Gabriel Rolón trae a la ciudad su gira despedida de Palabra plena: “Esta obra me enseñó a sentir el escenario como un hogar”
Tras superar las 500 funciones en todo el país, Gabriel Rolón llega a Mar del Plata en el marco de la gira despedida de Palabra plena, la obra que transformó su relación con el escenario. En diálogo con El Escribiente de 0223, el psicoanalista reflexiona sobre la exigencia de las tres funciones diarias, el desafío de abordar temas duros como el trauma y el duelo, la decisión de retirar su propuesta más aclamada en pleno éxito y el valor de la renuncia hecha con amor. La cita será este sábado 1 de agosto en el teatro de la calle San Luis 1750.
Sostener una obra durante años implica prestarle la voz y el cuerpo a una idea noche tras noche, por eso, solo se despide de verdad quien sabe exactamente lo que ha construido. A veces, la forma más alta de amor consiste en saber retirarse, en ceder el espacio para que otra cosa pueda florecer. Al final, el duelo solo se supera cuando dejamos de lamentar lo que nos falta y aprendemos a alegrarnos, sinceramente, porque alguna vez existió.
Este es el caso de la propuesta teatral que encabeza Gabriel Rolón: Palabra plena. Aunque no es la primera vez que la pieza se presenta en la ciudad, esta función tiene una característica especial: se da en el marco de su gira despedida tras años de recorrer el país con un masivo acompañamiento del público.
En diálogo con 0223, Rolón reflexiona sobre el fenómeno: “La obra fue encontrando un lugar en el tiempo y siempre funcionó muy bien, aunque en el último año han ocurrido cosas muy fuertes.
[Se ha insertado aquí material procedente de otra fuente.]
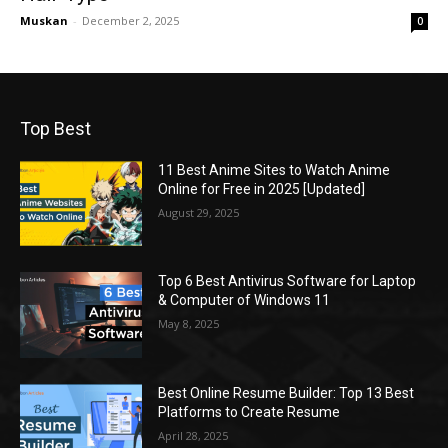
Muskan
-
December 2, 2025
0
Top Best
11 Best Anime Sites to Watch Anime
Online for Free in 2025 [Updated]
August 29, 2025
Top 6 Best Antivirus Software for Laptop
& Computer of Windows 11
May 8, 2025
Best Online Resume Builder: Top 13 Best
Platforms to Create Resume
April 28, 2025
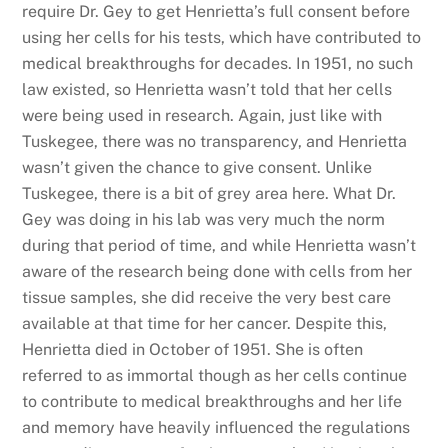
require Dr. Gey to get Henrietta’s full consent before
using her cells for his tests, which have contributed to
medical breakthroughs for decades. In 1951, no such
law existed, so Henrietta wasn’t told that her cells
were being used in research. Again, just like with
Tuskegee, there was no transparency, and Henrietta
wasn’t given the chance to give consent. Unlike
Tuskegee, there is a bit of grey area here. What Dr.
Gey was doing in his lab was very much the norm
during that period of time, and while Henrietta wasn’t
aware of the research being done with cells from her
tissue samples, she did receive the very best care
available at that time for her cancer. Despite this,
Henrietta died in October of 1951. She is often
referred to as immortal though as her cells continue
to contribute to medical breakthroughs and her life
and memory have heavily influenced the regulations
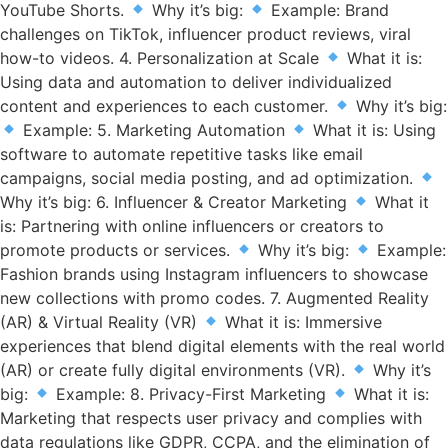
YouTube Shorts.
Why it’s big:
Example: Brand
challenges on TikTok, influencer product reviews, viral
how-to videos. 4. Personalization at Scale
What it is:
Using data and automation to deliver individualized
content and experiences to each customer.
Why it’s big:
Example: 5. Marketing Automation
What it is: Using
software to automate repetitive tasks like email
campaigns, social media posting, and ad optimization.
Why it’s big: 6. Influencer & Creator Marketing
What it
is: Partnering with online influencers or creators to
promote products or services.
Why it’s big:
Example:
Fashion brands using Instagram influencers to showcase
new collections with promo codes. 7. Augmented Reality
(AR) & Virtual Reality (VR)
What it is: Immersive
experiences that blend digital elements with the real world
(AR) or create fully digital environments (VR).
Why it’s
big:
Example: 8. Privacy-First Marketing
What it is:
Marketing that respects user privacy and complies with
data regulations like GDPR, CCPA, and the elimination of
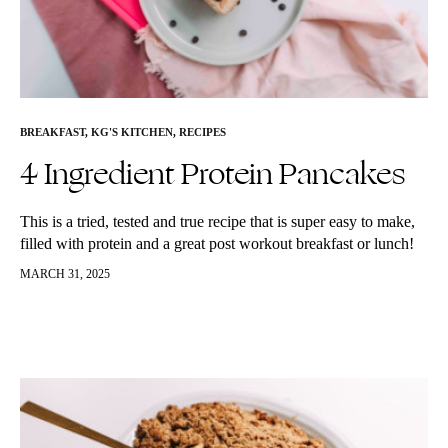
BREAKFAST
,
KG'S KITCHEN
,
RECIPES
4 Ingredient Protein Pancakes
This is a tried, tested and true recipe that is super easy to make,
filled with protein and a great post workout breakfast or lunch!
I’ve been making them for…
MARCH 31, 2025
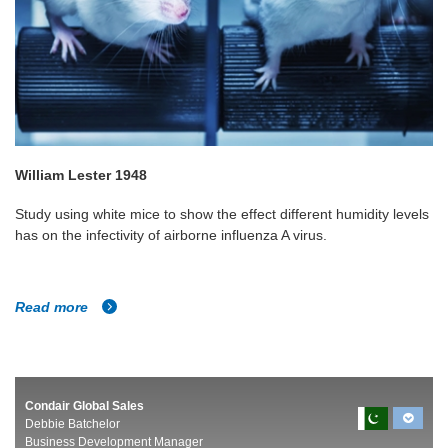
William Lester 1948
Study using white mice to show the effect different humidity levels
has on the infectivity of airborne influenza A virus.
Read more
Condair Global Sales
Debbie Batchelor
Business Development Manager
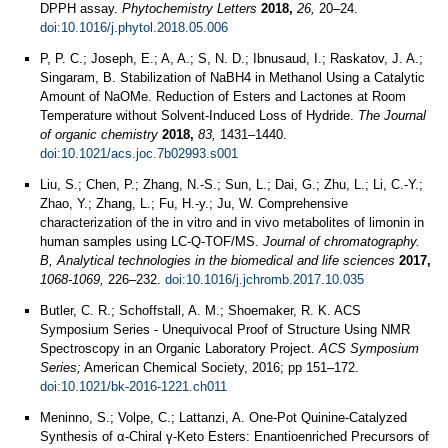
DPPH assay.
Phytochemistry Letters
2018,
26,
20–24.
doi:10.1016/j.phytol.2018.05.006
P, P. C.; Joseph, E.; A, A.; S, N. D.; Ibnusaud, I.; Raskatov, J. A.;
Singaram, B. Stabilization of NaBH4 in Methanol Using a Catalytic
Amount of NaOMe. Reduction of Esters and Lactones at Room
Temperature without Solvent-Induced Loss of Hydride.
The Journal
of organic chemistry
2018,
83,
1431–1440.
doi:10.1021/acs.joc.7b02993.s001
Liu, S.; Chen, P.; Zhang, N.-S.; Sun, L.; Dai, G.; Zhu, L.; Li, C.-Y.;
Zhao, Y.; Zhang, L.; Fu, H.-y.; Ju, W. Comprehensive
characterization of the in vitro and in vivo metabolites of limonin in
human samples using LC-Q-TOF/MS.
Journal of chromatography.
B, Analytical technologies in the biomedical and life sciences
2017,
1068-1069,
226–232.
doi:10.1016/j.jchromb.2017.10.035
Butler, C. R.; Schoffstall, A. M.; Shoemaker, R. K. ACS
Symposium Series - Unequivocal Proof of Structure Using NMR
Spectroscopy in an Organic Laboratory Project.
ACS Symposium
Series;
American Chemical Society, 2016; pp 151–172.
doi:10.1021/bk-2016-1221.ch011
Meninno, S.; Volpe, C.; Lattanzi, A. One‐Pot Quinine‐Catalyzed
Synthesis of α‐Chiral γ‐Keto Esters: Enantioenriched Precursors of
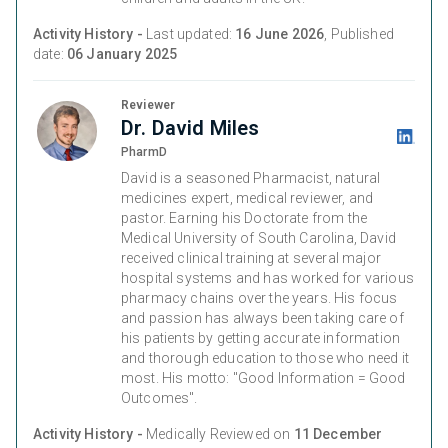
Activity History -
Last updated:
16 June 2026
, Published
date:
06 January 2025
Reviewer
Dr. David Miles
PharmD
David is a seasoned Pharmacist, natural
medicines expert, medical reviewer, and
pastor. Earning his Doctorate from the
Medical University of South Carolina, David
received clinical training at several major
hospital systems and has worked for various
pharmacy chains over the years. His focus
and passion has always been taking care of
his patients by getting accurate information
and thorough education to those who need it
most. His motto: "Good Information = Good
Outcomes".
Activity History -
Medically Reviewed on
11 December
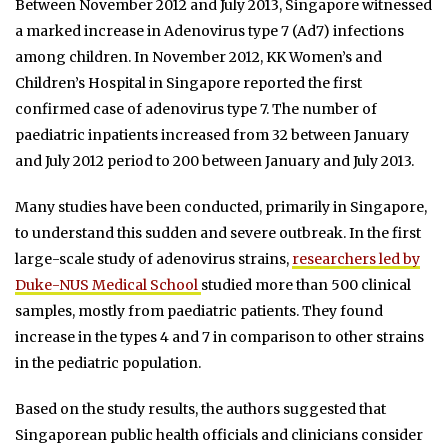
Between November 2012 and July 2013, Singapore witnessed
a marked increase in Adenovirus type 7 (Ad7) infections
among children. In November 2012, KK Women’s and
Children’s Hospital in Singapore reported the first
confirmed case of adenovirus type 7. The number of
paediatric inpatients increased from 32 between January
and July 2012 period to 200 between January and July 2013.
Many studies have been conducted, primarily in Singapore,
to understand this sudden and severe outbreak. In the first
large-scale study of adenovirus strains,
researchers led by
Duke-NUS Medical School
studied more than 500 clinical
samples, mostly from paediatric patients. They found
increase in the types 4 and 7 in comparison to other strains
in the pediatric population.
Based on the study results, the authors suggested that
Singaporean public health officials and clinicians consider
Realizar tres funciones en un mismo día resulta sumamente exigente, de hecho, hacer dos ya suele ser lo habitual. Mientras que en una función normal uno termina y evalúa el resultado, Palabra plena nos ha malacostumbrado a un dinamismo que exige un esfuerzo enorme. Hacer tres funciones implica empezar a las cuatro de la tarde, subir al escenario y bajarse a medianoche, algo realmente fuerte”.
Palabra Plena tiene como particularidad haber sido escrita durante la pandemia, aprovechando aquel tiempo de encierro y sus circunstancias. Rolón se juntaba con Carlos Nieto, su director y también compañero sobre el escenario, y le fueron dando forma de manera conjunta.
—Se trata de un texto realmente duro, potente…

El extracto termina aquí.